Copy everything in the thyroglobulin text from "Why This Level" down to "valid for interpretation.", substituting "L-thyroxine" for "levothyroxine".

* [Selected text]:
<<<<
Yes, a thyroglobulin level of 2.7 ng/mL is possible and concerning six years after total thyroidectomy and RAI ablation.
Your thyroglobulin (Tg) level of 2.7 ng/mL indicates either persistent thyroid tissue or recurrent disease, and you need immediate further evaluation with neck ultrasound and possibly additional imaging.
Why This Level is Abnormal
After total thyroidectomy and RAI ablation, your Tg should be undetectable or extremely low. According to ESMO guidelines, stimulated Tg levels <1 ng/mL are highly predictive of excellent response to therapy 1. Your unstimulated Tg of 2.7 ng/mL—six years post-treatment—suggests:
- Residual thyroid tissue that survived both surgery and RAI, or
- Recurrent/persistent thyroid cancer
Your TSH of 0.877 µIU/mL is appropriately suppressed (though not aggressively), and your T4 of 121 pmol/L indicates adequate thyroid hormone replacement. These values confirm you're on levothyroxine, making your Tg measurement valid for interpretation.
What This Means Clinically
The ESMO guidelines classify your situation as either "indeterminate response" or "biochemical incomplete response" 1. This classification matters because:
- Detectable Tg without structural disease on imaging = indeterminate or biochemical incomplete response
- The positive predictive value increases with higher Tg levels or rising trends over time 1
- Rising Tg is highly suspicious for persistent/recurrent disease 1
Recent research confirms that even low-level Tg elevations predict structural recurrence. A 2025 multicenter study found that Tg ≥0.3 ng/mL optimally predicted structural recurrence, and levels ≥5.0 ng/mL independently predicted elevated recurrence risk 2. Your level of 2.7 ng/mL falls in a concerning middle zone.
>>>>
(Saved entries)
<<<<
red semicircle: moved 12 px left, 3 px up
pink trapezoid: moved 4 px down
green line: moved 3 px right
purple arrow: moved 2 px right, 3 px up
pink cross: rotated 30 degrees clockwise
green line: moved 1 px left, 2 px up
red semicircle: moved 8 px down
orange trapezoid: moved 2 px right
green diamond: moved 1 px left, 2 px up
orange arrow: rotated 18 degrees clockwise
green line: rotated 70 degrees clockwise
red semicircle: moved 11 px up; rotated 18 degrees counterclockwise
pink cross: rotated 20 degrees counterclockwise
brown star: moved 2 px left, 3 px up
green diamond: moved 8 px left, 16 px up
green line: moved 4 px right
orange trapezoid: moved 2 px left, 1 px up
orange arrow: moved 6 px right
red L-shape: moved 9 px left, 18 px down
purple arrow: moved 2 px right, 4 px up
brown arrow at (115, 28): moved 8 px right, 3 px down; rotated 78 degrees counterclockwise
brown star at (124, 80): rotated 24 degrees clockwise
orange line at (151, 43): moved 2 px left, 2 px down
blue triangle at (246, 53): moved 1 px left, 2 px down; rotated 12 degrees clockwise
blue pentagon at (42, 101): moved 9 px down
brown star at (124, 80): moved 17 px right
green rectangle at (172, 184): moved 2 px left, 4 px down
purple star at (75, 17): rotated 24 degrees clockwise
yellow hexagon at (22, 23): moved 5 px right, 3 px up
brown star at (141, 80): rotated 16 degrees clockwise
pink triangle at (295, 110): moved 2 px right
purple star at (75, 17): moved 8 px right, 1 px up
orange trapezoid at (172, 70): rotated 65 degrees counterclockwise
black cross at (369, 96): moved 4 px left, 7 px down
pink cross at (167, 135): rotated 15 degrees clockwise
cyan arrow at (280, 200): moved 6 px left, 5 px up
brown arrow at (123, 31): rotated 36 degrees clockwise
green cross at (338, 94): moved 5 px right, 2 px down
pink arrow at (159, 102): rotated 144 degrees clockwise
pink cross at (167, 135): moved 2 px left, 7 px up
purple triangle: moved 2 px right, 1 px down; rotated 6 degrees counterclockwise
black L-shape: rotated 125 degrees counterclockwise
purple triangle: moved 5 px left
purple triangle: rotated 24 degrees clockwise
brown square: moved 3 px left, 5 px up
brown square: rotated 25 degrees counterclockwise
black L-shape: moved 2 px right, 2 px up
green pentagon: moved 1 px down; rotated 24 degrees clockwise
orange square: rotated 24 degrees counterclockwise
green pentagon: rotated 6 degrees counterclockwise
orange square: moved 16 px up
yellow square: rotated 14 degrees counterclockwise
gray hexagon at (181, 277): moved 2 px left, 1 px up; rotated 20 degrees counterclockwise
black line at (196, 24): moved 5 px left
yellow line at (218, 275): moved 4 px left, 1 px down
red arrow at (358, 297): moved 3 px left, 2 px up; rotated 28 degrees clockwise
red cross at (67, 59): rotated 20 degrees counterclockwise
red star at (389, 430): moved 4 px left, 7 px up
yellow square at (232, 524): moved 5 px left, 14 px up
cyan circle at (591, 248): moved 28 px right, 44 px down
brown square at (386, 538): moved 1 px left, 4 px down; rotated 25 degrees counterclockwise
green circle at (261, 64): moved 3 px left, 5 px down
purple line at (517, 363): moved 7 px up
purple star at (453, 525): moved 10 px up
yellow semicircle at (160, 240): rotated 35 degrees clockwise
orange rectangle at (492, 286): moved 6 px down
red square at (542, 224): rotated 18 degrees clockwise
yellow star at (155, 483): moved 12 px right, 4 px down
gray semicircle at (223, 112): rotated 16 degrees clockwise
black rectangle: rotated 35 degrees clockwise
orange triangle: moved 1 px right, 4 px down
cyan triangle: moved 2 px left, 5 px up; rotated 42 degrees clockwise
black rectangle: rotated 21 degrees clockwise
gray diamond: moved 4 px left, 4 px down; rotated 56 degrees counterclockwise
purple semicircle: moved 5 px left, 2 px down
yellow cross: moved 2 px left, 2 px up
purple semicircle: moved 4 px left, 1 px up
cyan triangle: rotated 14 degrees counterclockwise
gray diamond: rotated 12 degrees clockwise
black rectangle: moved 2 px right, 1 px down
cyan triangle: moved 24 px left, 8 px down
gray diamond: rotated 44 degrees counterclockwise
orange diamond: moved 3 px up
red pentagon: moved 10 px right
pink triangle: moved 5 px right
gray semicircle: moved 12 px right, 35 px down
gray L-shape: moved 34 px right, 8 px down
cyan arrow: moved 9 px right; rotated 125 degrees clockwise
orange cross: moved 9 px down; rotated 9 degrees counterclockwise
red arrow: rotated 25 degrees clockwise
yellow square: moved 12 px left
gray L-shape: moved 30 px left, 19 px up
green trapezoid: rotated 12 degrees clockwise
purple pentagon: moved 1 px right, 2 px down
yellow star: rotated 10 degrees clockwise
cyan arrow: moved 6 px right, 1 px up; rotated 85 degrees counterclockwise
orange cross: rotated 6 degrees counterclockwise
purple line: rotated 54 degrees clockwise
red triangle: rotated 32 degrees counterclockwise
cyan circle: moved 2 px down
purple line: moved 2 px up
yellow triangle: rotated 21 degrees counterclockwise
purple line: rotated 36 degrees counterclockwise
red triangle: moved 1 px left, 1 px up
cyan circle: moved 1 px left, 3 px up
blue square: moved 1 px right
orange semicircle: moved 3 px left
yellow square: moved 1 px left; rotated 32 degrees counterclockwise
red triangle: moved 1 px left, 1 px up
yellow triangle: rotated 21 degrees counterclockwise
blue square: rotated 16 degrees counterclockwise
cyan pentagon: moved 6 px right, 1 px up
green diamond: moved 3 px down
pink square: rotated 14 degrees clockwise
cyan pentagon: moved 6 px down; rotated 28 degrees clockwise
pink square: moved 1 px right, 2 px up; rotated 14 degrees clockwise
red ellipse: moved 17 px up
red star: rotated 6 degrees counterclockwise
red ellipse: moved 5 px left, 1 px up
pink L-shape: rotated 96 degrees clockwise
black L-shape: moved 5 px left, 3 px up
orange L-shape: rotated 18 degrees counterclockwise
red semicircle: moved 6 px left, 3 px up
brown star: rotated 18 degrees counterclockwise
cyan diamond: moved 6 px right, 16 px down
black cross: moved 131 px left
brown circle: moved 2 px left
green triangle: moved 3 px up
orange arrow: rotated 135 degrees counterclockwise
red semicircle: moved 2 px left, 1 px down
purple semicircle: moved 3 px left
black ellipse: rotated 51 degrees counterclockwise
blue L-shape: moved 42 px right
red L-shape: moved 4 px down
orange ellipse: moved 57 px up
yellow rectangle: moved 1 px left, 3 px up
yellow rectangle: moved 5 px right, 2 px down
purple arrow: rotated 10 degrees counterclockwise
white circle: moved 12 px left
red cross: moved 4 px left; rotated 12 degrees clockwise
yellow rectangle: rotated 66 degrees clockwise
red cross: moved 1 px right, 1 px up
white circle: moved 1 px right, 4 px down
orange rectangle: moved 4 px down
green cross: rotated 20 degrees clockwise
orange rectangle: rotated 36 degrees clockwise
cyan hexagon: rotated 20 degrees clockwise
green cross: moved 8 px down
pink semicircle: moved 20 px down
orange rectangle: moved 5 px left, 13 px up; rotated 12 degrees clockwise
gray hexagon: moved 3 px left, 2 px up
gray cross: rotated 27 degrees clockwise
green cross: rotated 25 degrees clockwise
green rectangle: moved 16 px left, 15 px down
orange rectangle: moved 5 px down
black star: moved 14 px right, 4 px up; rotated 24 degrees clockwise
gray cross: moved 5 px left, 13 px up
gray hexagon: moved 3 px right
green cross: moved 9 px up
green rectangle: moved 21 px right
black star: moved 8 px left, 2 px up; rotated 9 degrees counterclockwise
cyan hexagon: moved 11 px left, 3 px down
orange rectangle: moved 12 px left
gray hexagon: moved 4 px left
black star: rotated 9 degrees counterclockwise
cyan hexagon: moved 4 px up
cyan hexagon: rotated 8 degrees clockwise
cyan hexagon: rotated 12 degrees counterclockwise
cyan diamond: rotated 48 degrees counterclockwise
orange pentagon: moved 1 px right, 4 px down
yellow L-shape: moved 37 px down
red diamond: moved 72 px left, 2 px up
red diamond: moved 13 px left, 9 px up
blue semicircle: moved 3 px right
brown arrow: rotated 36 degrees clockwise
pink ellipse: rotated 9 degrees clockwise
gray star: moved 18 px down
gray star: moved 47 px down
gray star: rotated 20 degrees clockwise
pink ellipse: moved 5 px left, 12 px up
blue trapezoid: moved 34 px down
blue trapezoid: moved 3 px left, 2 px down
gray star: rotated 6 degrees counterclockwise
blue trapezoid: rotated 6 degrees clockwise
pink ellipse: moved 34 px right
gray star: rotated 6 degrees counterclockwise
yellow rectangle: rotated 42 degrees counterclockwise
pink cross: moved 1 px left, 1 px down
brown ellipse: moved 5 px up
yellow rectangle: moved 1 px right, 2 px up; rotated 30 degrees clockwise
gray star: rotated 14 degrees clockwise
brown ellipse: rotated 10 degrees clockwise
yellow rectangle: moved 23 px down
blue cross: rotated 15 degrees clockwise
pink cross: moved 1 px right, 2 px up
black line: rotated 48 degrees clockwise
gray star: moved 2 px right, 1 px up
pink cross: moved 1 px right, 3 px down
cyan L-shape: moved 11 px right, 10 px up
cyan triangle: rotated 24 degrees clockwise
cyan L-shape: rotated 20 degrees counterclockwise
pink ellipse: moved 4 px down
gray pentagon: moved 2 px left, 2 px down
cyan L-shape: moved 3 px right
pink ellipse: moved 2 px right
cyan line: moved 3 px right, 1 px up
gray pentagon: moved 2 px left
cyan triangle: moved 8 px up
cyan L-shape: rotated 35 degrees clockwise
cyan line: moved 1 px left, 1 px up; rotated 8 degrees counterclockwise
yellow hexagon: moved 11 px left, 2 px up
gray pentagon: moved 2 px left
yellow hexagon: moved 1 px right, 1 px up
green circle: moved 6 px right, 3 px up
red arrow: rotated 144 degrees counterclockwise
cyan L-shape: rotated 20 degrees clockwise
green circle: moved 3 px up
>>>>
* [Result]:
Why This Level is Abnormal
After total thyroidectomy and RAI ablation, your Tg should be undetectable or extremely low. According to ESMO guidelines, stimulated Tg levels <1 ng/mL are highly predictive of excellent response to therapy 1. Your unstimulated Tg of 2.7 ng/mL—six years post-treatment—suggests:
- Residual thyroid tissue that survived both surgery and RAI, or
- Recurrent/persistent thyroid cancer
Your TSH of 0.877 µIU/mL is appropriately suppressed (though not aggressively), and your T4 of 121 pmol/L indicates adequate thyroid hormone replacement. These values confirm you're on L-thyroxine, making your Tg measurement valid for interpretation.